Interface-Induced Stability of Nontrivial Topological Spin Textures: Unveiling Room-Temperature Hopfions and Skyrmions (2504.09699v2)

Abstract: Topological spin configurations, such as soliton-like spin texture and Dirac electron assemblies, have emerged in recent years in both fundamental science and technological applications. Achieving stable topological spin textures at room-temperature is crucial for enabling these structures as long-range information carriers. However, their creation and manipulation processes have encountered difficulties due to multi-step field training techniques and competitive interactions. Thus, a spontaneous ground state for multi-dimensional topological spin textures is desirable, as skyrmions form swirling, hedgehog-like spin structures in two dimensions, while hopfions emerge as their twisted three-dimensional counterparts. Here, we report the first observation of robust and reproducible topological spin textures of hopfions and skyrmions observed at room temperature and in zero magnetic field, which are stabilized by geometric confinement and protected by interfacial magnetism in a ferromagnet/topological insulator/ferromagnet trilayer heterostructure. These skyrmion-hopfion configurations are directly observed at room temperature with Lorenz transmission electron microscopy. Using micromagnetic modelling, the experimental observations of hopfion-skyrmion assemblies are reproduced.
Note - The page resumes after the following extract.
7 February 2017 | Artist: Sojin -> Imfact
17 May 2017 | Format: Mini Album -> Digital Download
Our model reveals a complete picture of how spontaneously organized skyrmion lattices encircled by hopfion rings are controlled by surface electrons, uniaxial anisotropy and Dzyaloshinskii-Moriya interaction, all at ambient temperature. Our study provides evidence that topological chiral spin textures can facilitate the development of magnetically defined information carriers. These stable structures hold promise for ultralow-power and high-density information processing, paving the way for the next generation of topologically defined devices.